In Lorenzo Bergomi, Stochastic Volatility Modeling, Chapter 5 Appendix A.1, Equation (5.64), as shown below, seems to assume $\hat\sigma$ to be constant. If that is the case, why do we bother to invoke the Feynman-Kac formula? We can simply use the Black-Scholes formula.
Just want to add the observation that the pricing PDE solution can be formally written as $$ C(\tau) = e^{\tau \mathcal H} C(0) \quad (*) $$ where $\tau$ is time to maturity and $\mathcal H$ is a differential operator. For example, in the BS world with zero interest rate it is $$ \mathcal H = \tfrac12 \sigma^2 S^2 \frac{\partial^2}{\partial S^2} $$ Thus $U(\tau) = e^{\tau \mathcal H}$ is an 'evolution operator'.
In the BS case $\sigma$ is not a variable but a parameter. So you can differentiate both sides of equation (*) to very quickly obtain the vega gamma relation by noting that the operator $U(\tau)$ depends on the parameter $\sigma$. You could reinsert dividends and rates to also obtain sensitivities to $r$ and $q$ in the same manner.

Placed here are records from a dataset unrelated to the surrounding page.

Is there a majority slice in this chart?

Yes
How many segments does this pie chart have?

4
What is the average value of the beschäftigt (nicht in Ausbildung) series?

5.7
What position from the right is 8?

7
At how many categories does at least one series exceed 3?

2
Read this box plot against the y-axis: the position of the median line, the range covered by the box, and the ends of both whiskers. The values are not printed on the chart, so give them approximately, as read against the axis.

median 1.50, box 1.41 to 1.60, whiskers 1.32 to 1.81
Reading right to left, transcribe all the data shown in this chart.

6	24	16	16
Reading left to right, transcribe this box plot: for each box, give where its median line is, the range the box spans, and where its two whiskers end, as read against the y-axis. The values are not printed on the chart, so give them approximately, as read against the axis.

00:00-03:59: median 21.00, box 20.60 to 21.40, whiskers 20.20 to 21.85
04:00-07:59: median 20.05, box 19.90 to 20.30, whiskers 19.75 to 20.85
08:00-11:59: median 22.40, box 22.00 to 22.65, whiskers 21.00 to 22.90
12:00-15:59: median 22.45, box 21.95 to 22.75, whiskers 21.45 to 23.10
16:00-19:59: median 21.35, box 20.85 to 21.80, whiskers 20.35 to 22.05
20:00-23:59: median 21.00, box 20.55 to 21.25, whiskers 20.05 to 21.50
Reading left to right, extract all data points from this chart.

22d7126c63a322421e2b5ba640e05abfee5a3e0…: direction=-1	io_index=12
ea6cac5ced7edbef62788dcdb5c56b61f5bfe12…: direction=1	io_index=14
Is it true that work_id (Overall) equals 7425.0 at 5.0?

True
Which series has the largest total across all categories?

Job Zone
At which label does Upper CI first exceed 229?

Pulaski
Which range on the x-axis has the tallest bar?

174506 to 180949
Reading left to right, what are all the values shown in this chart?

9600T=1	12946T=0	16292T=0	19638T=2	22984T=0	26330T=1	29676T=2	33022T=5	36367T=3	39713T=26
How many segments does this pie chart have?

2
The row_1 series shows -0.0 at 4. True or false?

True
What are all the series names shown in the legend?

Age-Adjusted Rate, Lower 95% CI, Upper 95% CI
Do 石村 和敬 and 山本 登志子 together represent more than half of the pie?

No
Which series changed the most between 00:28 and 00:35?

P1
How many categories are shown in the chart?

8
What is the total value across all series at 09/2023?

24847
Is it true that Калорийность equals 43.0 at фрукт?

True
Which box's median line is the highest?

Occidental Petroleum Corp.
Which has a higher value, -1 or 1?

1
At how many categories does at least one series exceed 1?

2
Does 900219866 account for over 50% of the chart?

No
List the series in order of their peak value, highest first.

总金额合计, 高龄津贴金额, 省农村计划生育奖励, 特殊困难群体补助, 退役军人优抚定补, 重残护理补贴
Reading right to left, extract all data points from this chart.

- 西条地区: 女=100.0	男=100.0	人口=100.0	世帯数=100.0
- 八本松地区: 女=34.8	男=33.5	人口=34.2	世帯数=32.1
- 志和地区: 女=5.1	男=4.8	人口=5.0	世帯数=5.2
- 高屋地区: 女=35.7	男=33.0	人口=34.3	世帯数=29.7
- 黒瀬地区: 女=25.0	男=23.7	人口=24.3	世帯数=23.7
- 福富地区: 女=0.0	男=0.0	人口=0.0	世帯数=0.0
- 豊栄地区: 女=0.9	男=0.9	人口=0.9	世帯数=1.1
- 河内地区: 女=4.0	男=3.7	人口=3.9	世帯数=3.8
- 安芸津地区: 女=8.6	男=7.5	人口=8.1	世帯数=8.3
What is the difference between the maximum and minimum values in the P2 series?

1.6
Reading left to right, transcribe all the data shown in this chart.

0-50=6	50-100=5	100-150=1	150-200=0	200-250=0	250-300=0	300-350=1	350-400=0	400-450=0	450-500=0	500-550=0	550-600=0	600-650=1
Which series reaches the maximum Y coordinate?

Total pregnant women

In stochastic volatility models you can similarly show that the sensitivity of the option price to the correlation parameter is the stochastic volatility model vanna.
Even though it is true that the volatility is constant in this setting, the relationship is valid for all terminal condition or pay-off function -- beyond the typical $(\pm(S-K))_+$ -- so long as the pay-off function is independent of the volatility. We can certainly write out the integral expressions of vega and gamma (of arbitrary pay-off functions) and find their relationship. But it seems simpler dealing with the PDE directly. Moreover, this methodology can be used to find other high order partial derivatives.